= IBM WebSphere Service Registry and Repository Feature Pack for Service Federation Management =

IBM WebSphere Service Registry and Repository Feature Pack for Service Federation Management is IBM's implementation of the Service Federation Management concept. It provides an interface within Business Space. Users can specify how services to be shared between multiple and separate business units.

----

== Components ==

The IBM Service Federation Management application is a feature pack of WebSphere Service Registry and Repository V7.0 and V7.5.

The Feature pack provides a GUI interface within Business Space in which such domains can be accessed. Service endpoints can then be grouped for sharing. The groups can then be shared between domains in a federation.

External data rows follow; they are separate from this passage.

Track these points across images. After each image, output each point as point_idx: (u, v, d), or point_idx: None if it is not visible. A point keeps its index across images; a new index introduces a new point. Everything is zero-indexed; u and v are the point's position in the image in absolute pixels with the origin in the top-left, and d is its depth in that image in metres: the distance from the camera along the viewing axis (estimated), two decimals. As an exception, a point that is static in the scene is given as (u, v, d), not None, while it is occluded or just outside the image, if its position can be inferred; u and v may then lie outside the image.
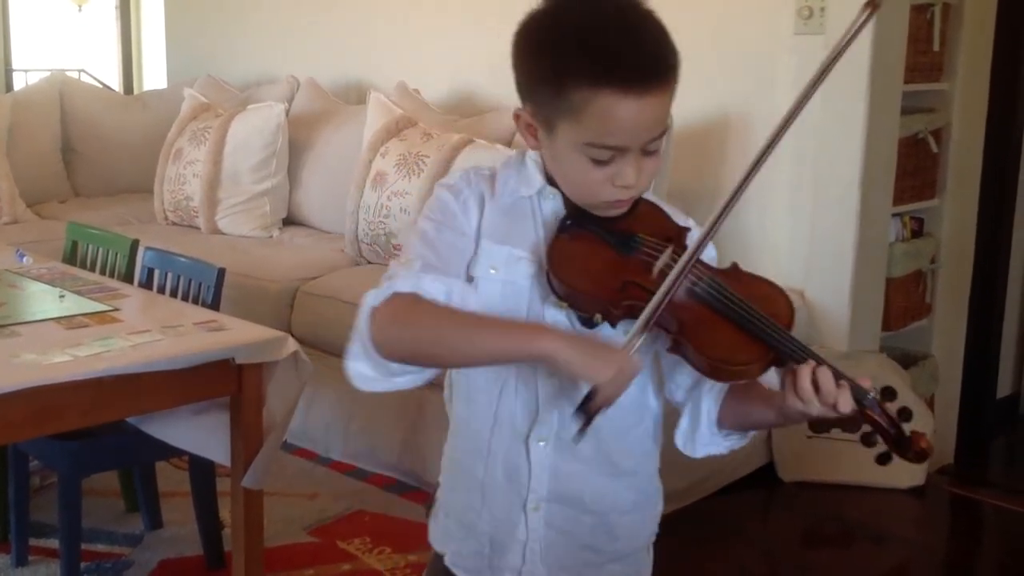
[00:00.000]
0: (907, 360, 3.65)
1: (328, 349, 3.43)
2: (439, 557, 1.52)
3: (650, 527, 1.52)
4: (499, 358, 1.31)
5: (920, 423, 3.59)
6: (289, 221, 4.45)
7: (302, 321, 3.58)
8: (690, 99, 3.76)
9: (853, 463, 3.41)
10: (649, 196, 1.39)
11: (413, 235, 1.40)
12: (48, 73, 5.42)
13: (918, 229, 3.81)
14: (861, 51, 3.28)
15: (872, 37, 3.27)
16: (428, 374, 1.36)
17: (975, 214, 3.89)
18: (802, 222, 3.49)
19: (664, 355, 1.36)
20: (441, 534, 1.52)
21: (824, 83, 1.41)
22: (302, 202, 4.43)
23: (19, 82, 6.46)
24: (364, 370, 1.34)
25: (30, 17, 6.86)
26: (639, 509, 1.48)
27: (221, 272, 2.71)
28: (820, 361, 1.27)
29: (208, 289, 2.70)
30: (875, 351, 3.53)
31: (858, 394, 1.26)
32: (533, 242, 1.35)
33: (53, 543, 2.80)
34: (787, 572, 3.04)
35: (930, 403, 3.68)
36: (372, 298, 1.31)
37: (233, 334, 2.35)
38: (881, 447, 1.29)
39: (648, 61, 1.26)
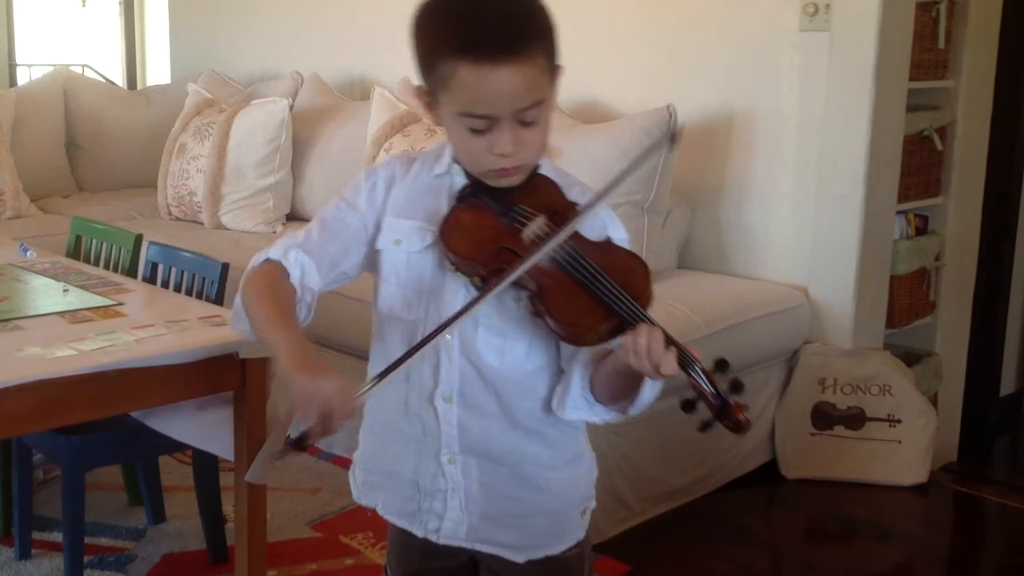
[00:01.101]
0: (911, 358, 3.65)
1: (331, 344, 3.42)
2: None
3: (581, 488, 1.59)
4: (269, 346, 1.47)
5: (921, 421, 3.60)
6: (292, 216, 4.45)
7: (305, 316, 3.58)
8: (694, 95, 3.78)
9: (856, 461, 3.41)
10: (549, 172, 1.49)
11: (322, 209, 1.57)
12: (52, 68, 5.41)
13: (922, 227, 3.81)
14: (866, 48, 3.28)
15: (877, 34, 3.26)
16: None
17: (980, 212, 3.89)
18: (806, 219, 3.49)
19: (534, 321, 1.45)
20: (367, 489, 1.62)
21: (829, 79, 1.43)
22: (306, 198, 4.44)
23: (23, 77, 6.45)
24: (235, 311, 1.52)
25: (34, 12, 6.86)
26: (559, 467, 1.55)
27: (225, 267, 2.71)
28: (655, 325, 1.34)
29: (212, 284, 2.70)
30: (879, 348, 3.53)
31: (685, 360, 1.33)
32: (435, 213, 1.46)
33: (56, 537, 2.80)
34: (790, 569, 3.04)
35: (934, 401, 3.68)
36: (257, 256, 1.52)
37: (237, 329, 2.34)
38: (704, 415, 1.34)
39: (503, 32, 1.34)
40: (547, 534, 1.56)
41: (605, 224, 1.48)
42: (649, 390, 1.41)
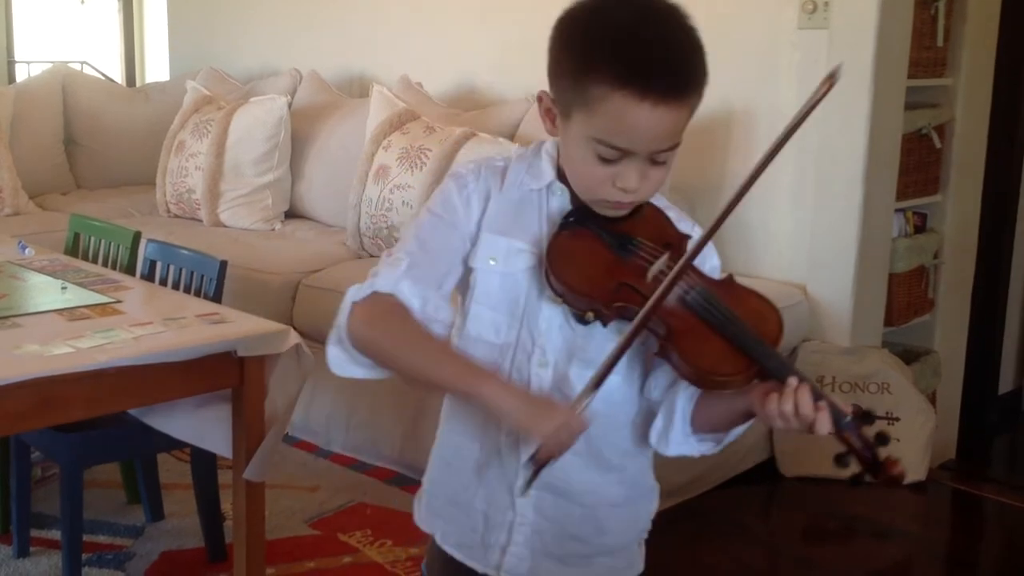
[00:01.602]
0: (909, 356, 3.65)
1: (322, 340, 3.42)
2: (433, 539, 1.55)
3: (642, 523, 1.55)
4: (446, 391, 1.41)
5: (920, 419, 3.60)
6: (291, 214, 4.45)
7: (304, 314, 3.58)
8: (693, 93, 3.77)
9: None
10: (655, 200, 1.41)
11: (411, 227, 1.43)
12: (51, 65, 5.41)
13: (921, 225, 3.81)
14: (865, 46, 3.28)
15: (876, 32, 3.26)
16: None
17: (978, 210, 3.88)
18: (805, 217, 3.49)
19: (643, 349, 1.38)
20: (427, 514, 1.56)
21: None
22: (304, 195, 4.43)
23: (22, 74, 6.45)
24: (339, 354, 1.40)
25: (33, 9, 6.86)
26: (630, 504, 1.51)
27: (223, 265, 2.71)
28: (802, 379, 1.28)
29: (210, 282, 2.70)
30: (877, 346, 3.53)
31: (835, 416, 1.27)
32: (536, 235, 1.38)
33: (55, 534, 2.80)
34: (788, 567, 3.05)
35: (932, 399, 3.68)
36: (353, 293, 1.37)
37: (235, 327, 2.34)
38: (854, 468, 1.30)
39: (673, 74, 1.28)
40: (611, 571, 1.52)
41: (704, 254, 1.38)
42: (746, 423, 1.38)
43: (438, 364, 1.34)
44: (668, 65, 1.27)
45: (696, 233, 1.41)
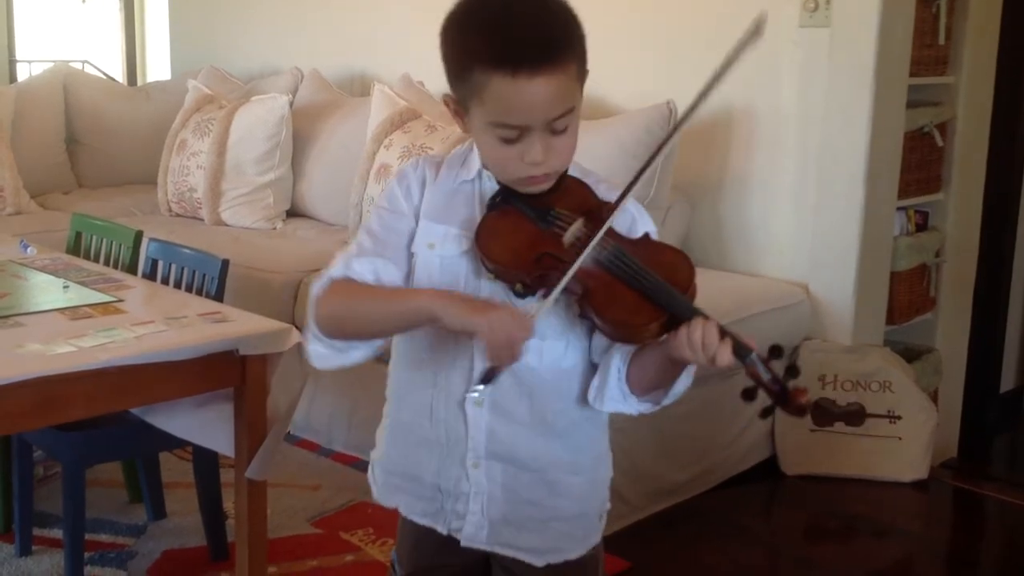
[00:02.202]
0: (911, 354, 3.65)
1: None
2: (400, 513, 1.62)
3: (599, 492, 1.61)
4: (401, 323, 1.45)
5: (921, 417, 3.60)
6: (293, 213, 4.45)
7: (306, 313, 3.58)
8: (694, 90, 3.76)
9: (856, 457, 3.41)
10: (576, 172, 1.48)
11: (361, 224, 1.57)
12: (52, 64, 5.40)
13: (923, 223, 3.81)
14: (866, 44, 3.28)
15: (878, 30, 3.26)
16: (374, 347, 1.51)
17: (980, 208, 3.88)
18: (806, 216, 3.49)
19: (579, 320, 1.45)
20: (387, 490, 1.63)
21: (829, 75, 1.44)
22: (306, 194, 4.43)
23: (23, 73, 6.44)
24: (318, 349, 1.51)
25: (34, 8, 6.85)
26: (583, 472, 1.56)
27: (225, 263, 2.71)
28: (708, 318, 1.34)
29: (212, 280, 2.70)
30: (879, 345, 3.53)
31: (740, 350, 1.33)
32: (470, 220, 1.46)
33: (57, 533, 2.80)
34: (789, 566, 3.05)
35: (934, 397, 3.68)
36: (316, 286, 1.48)
37: (237, 325, 2.35)
38: (763, 402, 1.35)
39: (538, 44, 1.33)
40: (567, 538, 1.57)
41: (635, 219, 1.48)
42: (684, 380, 1.42)
43: (384, 301, 1.44)
44: (530, 37, 1.33)
45: (615, 196, 1.47)
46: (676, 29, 3.67)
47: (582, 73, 1.39)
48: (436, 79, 4.89)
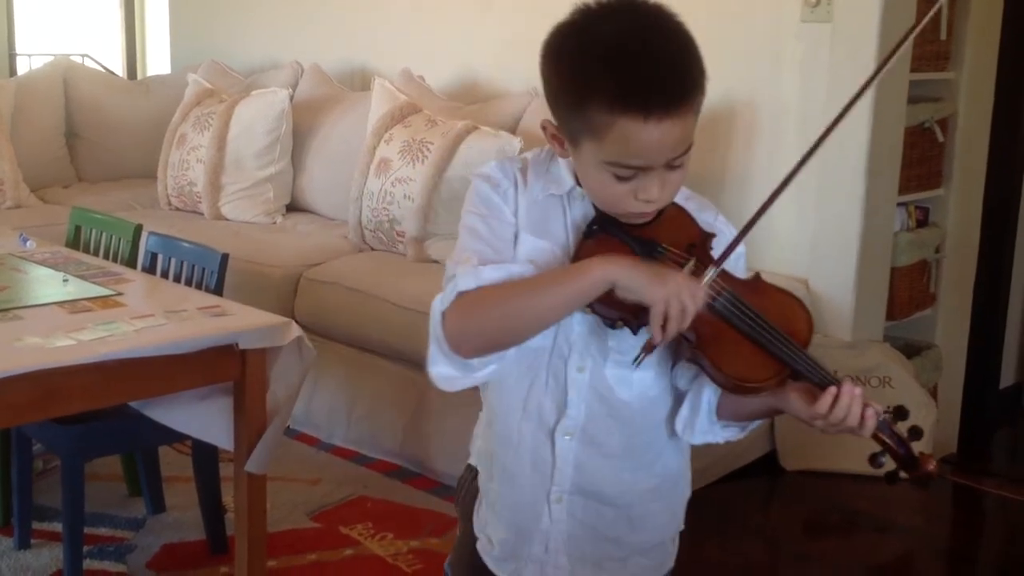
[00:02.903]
0: (911, 350, 3.65)
1: (331, 335, 3.43)
2: (472, 539, 1.53)
3: (678, 516, 1.55)
4: (568, 305, 1.31)
5: (924, 413, 3.58)
6: (292, 207, 4.44)
7: (305, 307, 3.58)
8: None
9: (856, 452, 3.40)
10: (676, 197, 1.39)
11: (463, 232, 1.40)
12: (52, 58, 5.40)
13: (923, 219, 3.80)
14: (867, 39, 3.27)
15: (879, 25, 3.26)
16: (504, 359, 1.38)
17: (980, 204, 3.88)
18: (807, 211, 3.48)
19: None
20: (482, 521, 1.53)
21: (830, 70, 1.43)
22: (306, 188, 4.43)
23: (23, 66, 6.44)
24: (446, 371, 1.37)
25: (34, 1, 6.85)
26: (663, 496, 1.50)
27: (225, 257, 2.71)
28: (839, 384, 1.29)
29: (211, 274, 2.70)
30: (879, 340, 3.53)
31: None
32: (563, 241, 1.37)
33: (56, 526, 2.80)
34: (789, 561, 3.05)
35: (933, 393, 3.68)
36: (439, 303, 1.34)
37: (236, 319, 2.35)
38: (889, 466, 1.31)
39: (671, 85, 1.26)
40: (645, 570, 1.52)
41: (730, 242, 1.38)
42: None
43: (544, 288, 1.30)
44: (664, 78, 1.25)
45: (719, 223, 1.42)
46: (682, 18, 3.66)
47: (701, 106, 1.32)
48: (436, 73, 4.92)
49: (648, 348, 1.28)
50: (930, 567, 3.10)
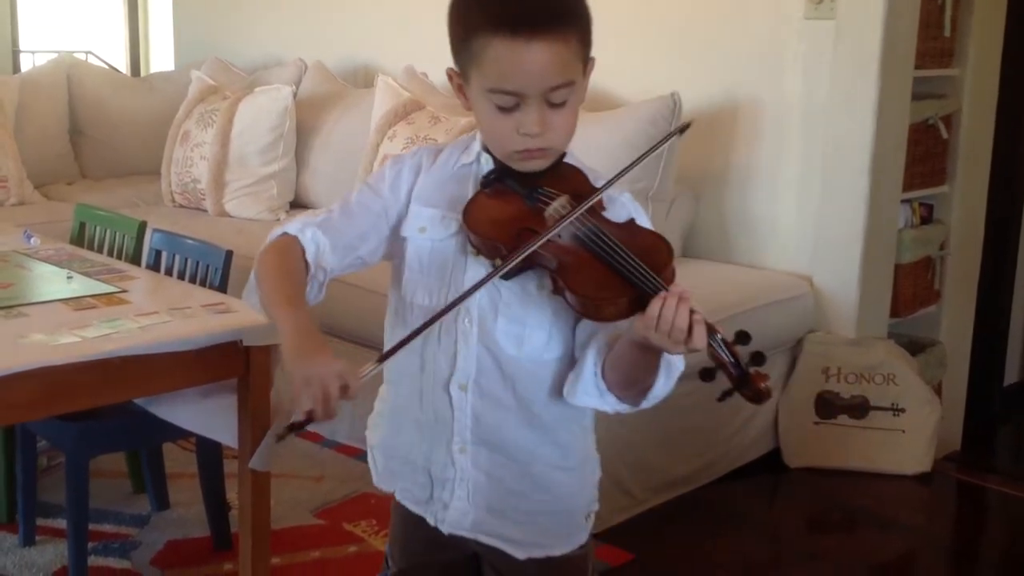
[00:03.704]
0: (915, 347, 3.64)
1: (335, 332, 3.42)
2: (395, 498, 1.63)
3: (587, 492, 1.59)
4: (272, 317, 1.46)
5: (925, 410, 3.59)
6: (296, 204, 4.45)
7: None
8: (699, 83, 3.77)
9: (859, 450, 3.41)
10: (574, 161, 1.49)
11: (345, 194, 1.57)
12: (56, 55, 5.40)
13: (927, 216, 3.80)
14: (872, 36, 3.27)
15: (883, 22, 3.25)
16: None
17: (984, 201, 3.88)
18: (811, 208, 3.48)
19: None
20: (387, 475, 1.63)
21: (834, 68, 1.44)
22: (309, 185, 4.43)
23: (26, 64, 6.44)
24: (250, 289, 1.51)
25: (38, -2, 6.85)
26: (570, 469, 1.55)
27: (229, 254, 2.71)
28: (681, 296, 1.32)
29: (216, 271, 2.70)
30: (883, 338, 3.53)
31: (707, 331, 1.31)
32: (460, 201, 1.46)
33: (60, 523, 2.81)
34: (792, 558, 3.04)
35: (937, 390, 3.68)
36: (275, 231, 1.51)
37: (241, 316, 2.34)
38: (724, 385, 1.33)
39: (539, 7, 1.35)
40: (551, 534, 1.56)
41: (630, 213, 1.48)
42: (663, 382, 1.40)
43: (275, 300, 1.44)
44: (535, 2, 1.35)
45: (613, 190, 1.48)
46: (680, 21, 3.66)
47: (584, 51, 1.39)
48: (440, 70, 4.88)
49: (293, 427, 1.32)
50: (933, 564, 3.10)
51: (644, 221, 1.48)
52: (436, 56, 4.61)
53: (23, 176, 4.54)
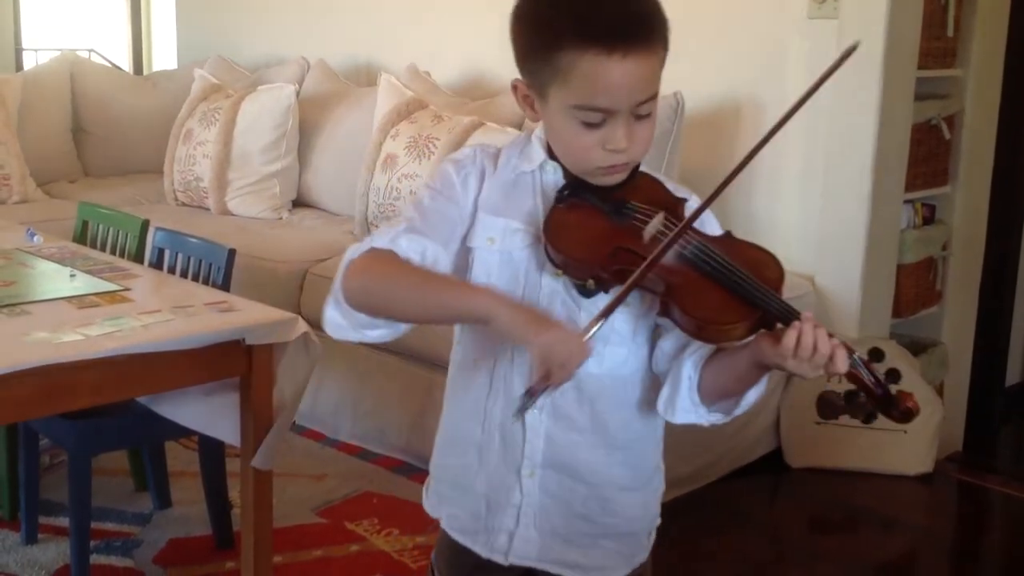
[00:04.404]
0: (917, 347, 3.64)
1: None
2: (440, 525, 1.56)
3: (651, 511, 1.55)
4: (444, 315, 1.39)
5: (927, 409, 3.59)
6: (299, 203, 4.45)
7: (312, 302, 3.58)
8: (702, 82, 3.77)
9: (861, 450, 3.41)
10: (648, 170, 1.43)
11: (411, 201, 1.48)
12: (59, 53, 5.41)
13: (929, 216, 3.80)
14: (875, 36, 3.27)
15: (886, 22, 3.25)
16: (398, 330, 1.42)
17: (987, 201, 3.87)
18: (813, 208, 3.48)
19: (650, 324, 1.40)
20: (435, 500, 1.57)
21: (837, 68, 1.42)
22: (312, 184, 4.43)
23: (30, 62, 6.45)
24: (336, 318, 1.40)
25: (41, -4, 6.86)
26: (637, 488, 1.51)
27: (231, 253, 2.71)
28: (817, 323, 1.28)
29: (218, 270, 2.70)
30: (885, 338, 3.53)
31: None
32: (532, 214, 1.40)
33: (63, 521, 2.81)
34: (794, 558, 3.05)
35: (939, 390, 3.68)
36: (352, 251, 1.39)
37: (243, 315, 2.35)
38: (867, 407, 1.30)
39: (631, 21, 1.30)
40: (615, 556, 1.52)
41: (703, 222, 1.39)
42: (757, 388, 1.36)
43: (434, 288, 1.35)
44: (627, 16, 1.30)
45: (692, 199, 1.43)
46: (683, 20, 3.64)
47: (664, 59, 1.35)
48: (442, 69, 4.91)
49: (529, 393, 1.27)
50: (935, 564, 3.10)
51: (715, 226, 1.42)
52: (439, 55, 4.63)
53: (26, 174, 4.54)
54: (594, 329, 1.28)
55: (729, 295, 1.30)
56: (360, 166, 3.93)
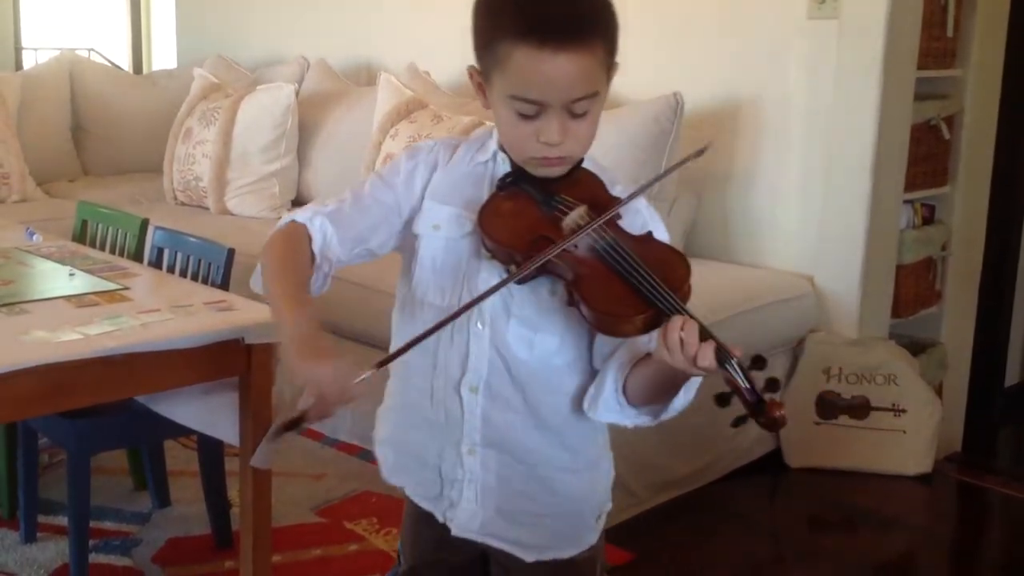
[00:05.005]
0: (916, 347, 3.64)
1: (337, 330, 3.42)
2: (405, 494, 1.63)
3: (597, 493, 1.59)
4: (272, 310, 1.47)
5: (926, 411, 3.59)
6: (298, 202, 4.44)
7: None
8: (702, 82, 3.77)
9: (860, 450, 3.41)
10: (592, 166, 1.47)
11: (358, 183, 1.56)
12: (58, 52, 5.41)
13: (929, 216, 3.80)
14: (875, 36, 3.27)
15: (886, 22, 3.25)
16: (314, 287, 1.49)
17: (986, 202, 3.87)
18: (813, 208, 3.48)
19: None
20: (396, 469, 1.63)
21: (837, 67, 1.44)
22: (311, 183, 4.43)
23: (29, 61, 6.46)
24: (257, 273, 1.51)
25: (40, -5, 6.86)
26: (579, 470, 1.54)
27: (231, 252, 2.71)
28: (692, 318, 1.31)
29: (218, 269, 2.70)
30: (884, 338, 3.53)
31: (721, 355, 1.29)
32: (476, 201, 1.45)
33: (62, 520, 2.81)
34: (793, 558, 3.05)
35: (938, 390, 3.68)
36: (283, 219, 1.51)
37: (243, 314, 2.35)
38: (738, 411, 1.32)
39: (570, 19, 1.32)
40: (560, 536, 1.55)
41: (646, 222, 1.46)
42: (683, 396, 1.39)
43: (277, 286, 1.43)
44: (564, 13, 1.33)
45: (641, 202, 1.47)
46: (683, 20, 3.66)
47: (610, 61, 1.37)
48: (442, 69, 4.91)
49: (289, 425, 1.33)
50: (934, 564, 3.10)
51: (661, 231, 1.46)
52: (439, 54, 4.63)
53: (25, 173, 4.54)
54: (363, 376, 1.31)
55: (630, 290, 1.34)
56: (359, 165, 3.93)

Additional qualities of service can be added by defining service proxies that are automatically deployed as part of the operation of creating a share.

It encompasses three components: a federation model, a protocol, and a console.

== Requirements ==

IBM Service Federation Management is a feature pack of IBM WSRR. Therefore, IBM WSRR V7.0 or V7.5 must be available.

== How IBM Service Federation Management works ==

The Service Federation Manager uses a console to provide interfaces to available services.

Authorization needs to be set up so that SFM can access the required service providers.

Service documents are loaded from the providers of a service. These represent connectivity providers, domains servers, registries servers and federation servers.

Domains are created on a domain server to represent each of the service domains provided by that server. Service Groups are created to contain services endpoints. These endpoints can therefore be grouped together to ease the process of sharing.

A federation is created on a federation server to link together domains. The domains can then be connected to map a Service Group from one domain to another, allowing a consumer to make use of a provider's services. At this stage the additional qualities of service are set up, such as authentication of services and the validation of messages. The use of proxies by domains is partly determined by these selections and also partly by the user's own selection.

Thus a Share is set up between the two domains determining which services are to be shared, and with what properties. Proxies are created on either end of the share if they are required (and only if they are required) to support the properties that have been selected.

== User Interfaces ==

The user interface of IBM SFM consists of a GUI that is run inside Business Space. Different tabs allow the user to work with the administration, the domain management and the federation management of the system.